Sunday 12 January 2014

Review: The QuizUp App!

A tiny handful of the topics available.
The Ones That Got Away's jet-setting lifestyle has kept it a bit busy of late, so no weekly pub quiz fails to talk about today. Instead I thought I'd stick up a quick mention/review of one of the reasons I've not had time to write blog posts: QuizUp!

QuizUp is an app (currently exclusive to iOS devices but supposedly coming to Android by the end of the month) on which, you'll be surprised to hear, you can play quizzes. There are of course plenty of apps which let you play quizzes, but this is one of the best I've encountered. It's well implemented, slickly designed, and boasts a colossal number of questions across a truly heroic range of subjects. There are the basics, from simple General Knowledge through Geography, History, Science, etc., to more specific offerings such as Mixed Martial Arts, Woody Allen, and Sex and the City. (Thank heavens for the Oxford comma.) If you fancy mixing a bit of brain training into your quizzing, then you can even dabble in mental arithmetic and word puzzles to keep things fresh.

"If"? Or "When"???
The real selling point, though, is the ease - and speed - with which you can challenge your friends to a test of quizzing mettle. Meanwhile, if your quiz-obsessed lifestyle somehow doesn't leave you time for friends, there are always people from all over the world online to take you on instead. Who knows, maybe there's a hollywood blockbuster waiting to be written about love blossoming from a shared love of Fruits and Vegetables trivia.

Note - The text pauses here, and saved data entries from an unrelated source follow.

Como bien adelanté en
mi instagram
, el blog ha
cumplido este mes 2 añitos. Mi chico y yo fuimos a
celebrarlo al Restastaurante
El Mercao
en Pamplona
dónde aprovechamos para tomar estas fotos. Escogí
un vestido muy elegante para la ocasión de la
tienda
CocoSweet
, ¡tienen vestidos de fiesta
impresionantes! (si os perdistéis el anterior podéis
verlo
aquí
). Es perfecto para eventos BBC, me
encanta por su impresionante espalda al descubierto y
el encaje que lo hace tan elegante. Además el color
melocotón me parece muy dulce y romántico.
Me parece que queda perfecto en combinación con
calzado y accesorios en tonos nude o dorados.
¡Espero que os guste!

The mechanics of the game itself are straightforward. Both players are faced with a series of seven questions, each of which has four possible answers. You get ten seconds to answer and a correct response is worth ten points plus however many seconds you had left (rounded up) on your clock. So if you recognize the flag of the Seychelles in under a second, you'll score the full 20 points, while if you're a bit slower you may drop a point or two that could prove crucial later on. The final question is worth double points, in fairly transparent deference to the quiz show trope of weighting later rounds to minimize the risk of the game being decided early.

Post-game statistics allow for quiet
contemplation (also crying).
I've already alluded to several positives of the app, but on the mechanics of gameplay itself a lovely aspect is that you can see when your opponent 'buzzes in' and whether they've got the question right while you're trying to think. This allows for some mild meta-gaming as you can either put pressure on your opponent with a quick correct answer, or completely eliminate it with a wrong one. A further option is asynchronous play, so if someone isn't online when you want to test their Desperate Housewives knowledge you can do the quiz immediately yourself and they can play the same questions later.

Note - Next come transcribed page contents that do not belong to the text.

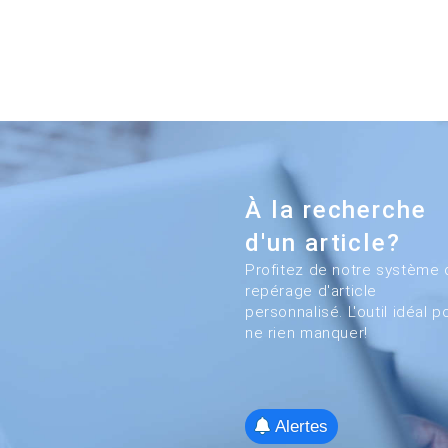
À la recherche
d'un article?
Profitez de notre système 
repérage d'article
personnalisé. L'outil idéal p
ne rien manquer!
Alertes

Other more minor features include achievements/challenges (such as attaining a perfect score of 160, or coming back to win after a bad start) and 'titles' you can unlock by levelling up in the various categories. These don't particularly interest me (and the levelling up seems to be a matter of how much time you want to put into the game rather than any sort of ranking system, which is a shame) but are ultimately so peripheral to the game itself that they don't get in the way. The app is constantly updating its repository of questions, too, so if you somehow exhaust the current corpus of questions (spoilers: you won't), new content will likely be just around the corner.

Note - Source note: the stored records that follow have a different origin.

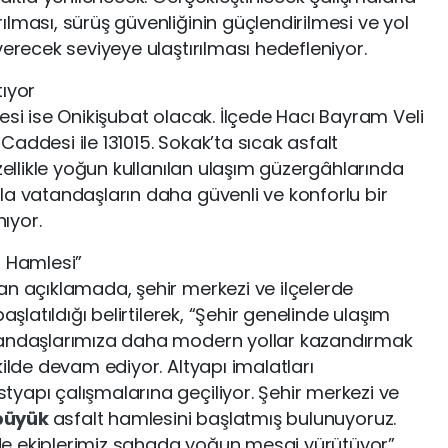
lması, sürüş güvenliğinin güçlendirilmesi ve yol
verecek seviyeye ulaştırılması hedefleniyor.
tıyor
esi ise Onikişubat olacak. İlçede Hacı Bayram Veli
addesi ile 131015. Sokak’ta sıcak asfalt
Özellikle yoğun kullanılan ulaşım güzergâhlarında
la vatandaşların daha güvenli ve konforlu bir
ıyor.
t Hamlesi”
an açıklamada, şehir merkezi ve ilçelerde
aşlatıldığı belirtilerek, “Şehir genelinde ulaşım
tandaşlarımıza daha modern yollar kazandırmak
kilde devam ediyor. Altyapı imalatları
yapı çalışmalarına geçiliyor. Şehir merkezi ve
 büyük
asfalt hamlesini başlatmış bulunuyoruz.
e ekiplerimiz sahada yoğun mesai yürütüyor”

One of my favourite questions in the
history of pretty much everything.
There are, however, some downsides, and for me the biggest one is the fixed game length. Seven multiple choice questions is probably a good number for your typical random game against someone, but among friends I'd really like the option to play much longer rounds. All too often a game is decided by one player's blind guess (a possibility made more likely by the final question's doubled value) which inevitably feels somewhat anticlimactic. A 'custom challenge' mode would, for me, take it from an excellent distraction to a serious quizzing tool. Another limitation is the occasional question whose answer is simply wrong, which is a touch sloppy, but nevertheless forgivable given the game's scale and price.

Otherwise, this is an excellent app, and for the princely sum of £0.00 you really can't go wrong. If you do pick it up, and fancy a challenge, I can be found on there under the name 'Raccoon', while my fellow Only Connect champions exist under the rather more obvious (i.e. boring) Hywel Carver and Jamie Karran. Don't worry if you find yourself addicted though, just call it an investment for future trivia glory (or at least the occasional bit of beer money at your local pub quiz).